Most teachers should be able to join the Teachers’ Pension Scheme. If you are not eligible to join the scheme due to the nature of your work (eg agency supply teacher), but you work for a local authority, you may be able to join the Local Government Pension Scheme instead. Even if there are no details in your contract, you may still be entitled to join a scheme – your employer’s personnel department should be able to assist you.
The government is phasing in a requirement for all employers to offer access to a pension scheme. Your contract must tell you if you are entitled to join a scheme and, if so, which one. You may be automatically enrolled unless you opt out.
How much notice do I have to give?
Your contract must tell you how much notice you are obliged to give your employer before you leave your job and how much notice you are entitled to receive should your contract be terminated.
Once you have completed one month in employment, there is a statutory minimum entitlement for your employer to give one week’s notice, with an additional week for each completed year of service up to a maximum of 12 weeks. Most teachers are subject to Burgundy Book terms and conditions, which set out the notice periods required.
I am on a fixed-term contract
If your employment is not expected to be permanent, this should be clearly stated, along with the reason for it being temporary, and either a specified end date or the expected duration. Fixed-term employees have the same statutory rights as any other employee once they have acquired the relevant qualifying status.

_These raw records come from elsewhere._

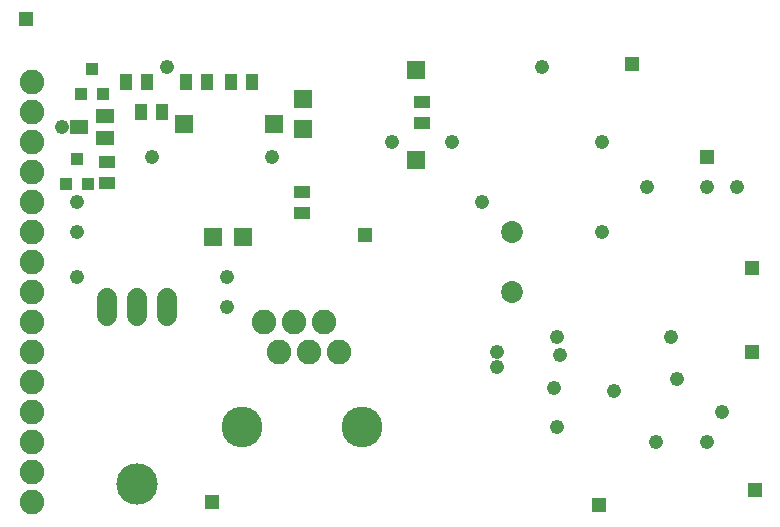
<source format=gbs>
G75*
G70*
%OFA0B0*%
%FSLAX24Y24*%
%IPPOS*%
%LPD*%
%AMOC8*
5,1,8,0,0,1.08239X$1,22.5*
%
%ADD10C,0.0680*%
%ADD11C,0.1380*%
%ADD12C,0.0730*%
%ADD13C,0.0820*%
%ADD14C,0.1360*%
%ADD15R,0.0395X0.0434*%
%ADD16R,0.0631X0.0474*%
%ADD17R,0.0395X0.0552*%
%ADD18R,0.0631X0.0592*%
%ADD19R,0.0592X0.0631*%
%ADD20R,0.0552X0.0395*%
%ADD21C,0.0476*%
%ADD22R,0.0476X0.0476*%
D10*
X004180Y008180D02*
X004180Y008780D01*
X005180Y008780D02*
X005180Y008180D01*
X006180Y008180D02*
X006180Y008780D01*
D11*
X005180Y002580D03*
D12*
X017680Y008980D03*
X017680Y010980D03*
D13*
X001680Y001980D03*
X001680Y002980D03*
X001680Y003980D03*
X001680Y004980D03*
X001680Y005980D03*
X001680Y006980D03*
X001680Y007980D03*
X001680Y008980D03*
X001680Y009980D03*
X001680Y010980D03*
X001680Y011980D03*
X001680Y012980D03*
X001680Y013980D03*
X001680Y014980D03*
X001680Y015980D03*
X009430Y007980D03*
X010430Y007980D03*
X011430Y007980D03*
X010930Y006980D03*
X009930Y006980D03*
X011930Y006980D03*
D14*
X012680Y004480D03*
X008680Y004480D03*
D15*
X003554Y012586D03*
X002806Y012586D03*
X003180Y013413D03*
X003306Y015586D03*
X004054Y015586D03*
X003680Y016413D03*
D16*
X004113Y014854D03*
X004113Y014106D03*
X003247Y014480D03*
D17*
X005326Y014980D03*
X006034Y014980D03*
X005534Y015980D03*
X004826Y015980D03*
X006826Y015980D03*
X007534Y015980D03*
X008326Y015980D03*
X009034Y015980D03*
D18*
X010727Y015421D03*
X010727Y014421D03*
X014483Y013393D03*
X014483Y016393D03*
D19*
X009767Y014583D03*
X006767Y014583D03*
X007739Y010827D03*
X008739Y010827D03*
D20*
X010680Y011626D03*
X010680Y012334D03*
X014680Y014626D03*
X014680Y015334D03*
X004180Y013334D03*
X004180Y012626D03*
D21*
X003180Y011980D03*
X003180Y010980D03*
X003180Y009480D03*
X008180Y009480D03*
X008180Y008480D03*
X009680Y013480D03*
X005680Y013480D03*
X002680Y014480D03*
X006180Y016480D03*
X013680Y013980D03*
X015680Y013980D03*
X016680Y011980D03*
X020680Y010980D03*
X022180Y012480D03*
X020680Y013980D03*
X024180Y012480D03*
X025180Y012480D03*
X018680Y016480D03*
X019180Y007480D03*
X019280Y006880D03*
X019080Y005780D03*
X019180Y004480D03*
X021080Y005680D03*
X023180Y006080D03*
X024680Y004980D03*
X024180Y003980D03*
X022480Y003980D03*
X022980Y007480D03*
X017180Y006980D03*
X017180Y006480D03*
D22*
X012780Y010880D03*
X021680Y016580D03*
X024180Y013480D03*
X025680Y009780D03*
X025680Y006980D03*
X025780Y002380D03*
X020580Y001880D03*
X007680Y001980D03*
X001480Y018080D03*
M02*

</source>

What about other policies/staff handbook I have been given?
Many schools and colleges will have their own staff handbook and most local authorities have a range of policies, some specifically for school staff and some applicable to all employees. Whether or not these provisions will constitute contractual terms will depend on what it says in your contract.
Some contracts will refer to terms contained in other documents, eg sickness policies, grievance and disciplinary procedures. As always you will need to look at the specific wording in your contract of employment or written particulars.
What do I do if I have issues with my contract?
If you have asked for a written statement of your particulars of employment and have not received one after two months of starting your job, your employer will be in breach of employment law. Furthermore, if you have a contract but it does not cover all the items listed above, that may also be in breach of the law.
In the first instance you should contact your NEU school rep for further advice and assistance, or you can contact the NEU head office or the Wales office where appropriate.